Ahora bien, que el discurso biológico de la esquizofrenia no esté fundamentado sólo significa que la locura no se soluciona con medicación y que un enfoque médico dificulta su comprensión, encubriendo las causas, multifactoriales. Los aspectos psicológicos, familiares y sociales están en primer plano, y son de sentido común en un tiempo tan psicológico como el nuestro. Las múltiples formas del maltrato y el engaño, tanto en el ámbito familiar y próximo como en el económico y político, explican toda psicosis. Puede decirse que la psicosis es una estrategia defensiva.

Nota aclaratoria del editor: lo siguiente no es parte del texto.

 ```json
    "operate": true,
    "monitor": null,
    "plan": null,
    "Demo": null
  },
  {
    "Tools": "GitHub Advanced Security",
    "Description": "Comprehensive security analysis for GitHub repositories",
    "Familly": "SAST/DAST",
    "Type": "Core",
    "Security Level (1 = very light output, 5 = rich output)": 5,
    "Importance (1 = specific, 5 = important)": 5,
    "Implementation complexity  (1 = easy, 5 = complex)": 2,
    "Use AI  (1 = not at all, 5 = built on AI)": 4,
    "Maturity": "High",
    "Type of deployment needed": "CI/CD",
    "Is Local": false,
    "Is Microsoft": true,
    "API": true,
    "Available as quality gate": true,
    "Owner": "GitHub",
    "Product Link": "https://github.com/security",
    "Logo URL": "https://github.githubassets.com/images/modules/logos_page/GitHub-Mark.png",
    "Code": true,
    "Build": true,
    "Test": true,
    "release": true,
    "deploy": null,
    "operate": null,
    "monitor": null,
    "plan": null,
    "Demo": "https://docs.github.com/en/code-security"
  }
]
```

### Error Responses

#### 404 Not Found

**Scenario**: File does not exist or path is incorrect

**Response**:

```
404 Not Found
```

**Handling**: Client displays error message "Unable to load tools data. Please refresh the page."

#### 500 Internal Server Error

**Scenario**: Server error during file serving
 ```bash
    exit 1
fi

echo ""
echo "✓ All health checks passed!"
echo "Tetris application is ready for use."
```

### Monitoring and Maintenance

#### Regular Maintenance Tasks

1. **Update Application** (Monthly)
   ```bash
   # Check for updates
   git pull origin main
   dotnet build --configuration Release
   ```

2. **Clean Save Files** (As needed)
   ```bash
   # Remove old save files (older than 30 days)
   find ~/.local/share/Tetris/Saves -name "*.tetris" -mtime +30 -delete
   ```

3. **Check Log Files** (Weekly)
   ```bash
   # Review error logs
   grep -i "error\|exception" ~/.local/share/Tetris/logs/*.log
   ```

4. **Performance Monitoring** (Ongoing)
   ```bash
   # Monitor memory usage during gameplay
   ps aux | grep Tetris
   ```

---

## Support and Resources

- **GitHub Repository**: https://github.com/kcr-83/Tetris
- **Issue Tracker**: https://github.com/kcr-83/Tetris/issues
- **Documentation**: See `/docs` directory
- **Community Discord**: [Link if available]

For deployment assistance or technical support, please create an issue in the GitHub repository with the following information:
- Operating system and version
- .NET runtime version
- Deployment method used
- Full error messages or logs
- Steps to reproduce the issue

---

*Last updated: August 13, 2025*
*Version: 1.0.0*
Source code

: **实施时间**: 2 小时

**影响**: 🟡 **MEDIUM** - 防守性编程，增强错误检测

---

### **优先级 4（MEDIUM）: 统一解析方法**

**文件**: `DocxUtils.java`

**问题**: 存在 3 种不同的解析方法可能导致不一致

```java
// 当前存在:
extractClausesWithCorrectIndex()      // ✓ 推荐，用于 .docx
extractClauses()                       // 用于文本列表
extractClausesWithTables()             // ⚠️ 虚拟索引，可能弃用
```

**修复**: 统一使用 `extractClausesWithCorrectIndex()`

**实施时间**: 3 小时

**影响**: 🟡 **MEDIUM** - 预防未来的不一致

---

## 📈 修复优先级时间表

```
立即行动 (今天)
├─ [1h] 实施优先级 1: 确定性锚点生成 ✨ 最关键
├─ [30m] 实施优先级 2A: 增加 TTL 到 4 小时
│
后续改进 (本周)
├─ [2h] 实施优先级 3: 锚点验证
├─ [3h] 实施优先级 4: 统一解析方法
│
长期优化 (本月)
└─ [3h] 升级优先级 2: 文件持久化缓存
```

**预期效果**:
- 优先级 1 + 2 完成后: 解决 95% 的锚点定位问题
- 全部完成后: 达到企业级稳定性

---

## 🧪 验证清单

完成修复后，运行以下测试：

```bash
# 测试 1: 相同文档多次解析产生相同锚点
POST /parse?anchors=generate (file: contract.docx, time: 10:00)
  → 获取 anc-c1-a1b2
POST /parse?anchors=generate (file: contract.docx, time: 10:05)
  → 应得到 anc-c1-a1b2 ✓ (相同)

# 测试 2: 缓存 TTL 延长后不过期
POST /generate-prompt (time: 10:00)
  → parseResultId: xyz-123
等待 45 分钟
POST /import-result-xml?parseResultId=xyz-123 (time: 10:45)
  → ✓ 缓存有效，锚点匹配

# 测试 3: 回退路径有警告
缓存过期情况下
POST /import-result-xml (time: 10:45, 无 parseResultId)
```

Según entendamos la locura así serán las maneras de enfrentarla o tratarla. En este libro se pasa revista a los tratamientos psicosociales y se da fe de su efectividad con estadísticas en la mano. Las terapias dinámicas, cognitivas y sistémicas son las elegidas dentro del ámbito profesional, sin olvidar la efectividad terapéutica de los grupos de afectados, con las redes de acompañamiento que promueven. La síntesis de estos planteamientos son las comunidades terapéuticas, como Kingsley Hall (1964-72), la pionera, Soteria California (1971-83), Soteria Berna (1984- ), Turku (1967- ) -convertida en la norma del tratamiento de las psicosis en Finlandia- o el proyecto API (1992- ), de las que da noticia este libro. Entre otros efectos positivos, estos tratamientos psicosociales al menos «evitan las enfermedades neurológicas irreversibles inducidas por los neurolépticos«.
En el prólogo, D. Rowe señala que «el sufrimiento de las personas que padecen dichos trastornos no proviene sólo de las circunstancias de la vida, sino también del sistema psiquiátrico que teóricamente debería aliviarlo». Como indica el título de esta reseña, la antipsiquiatría está viva.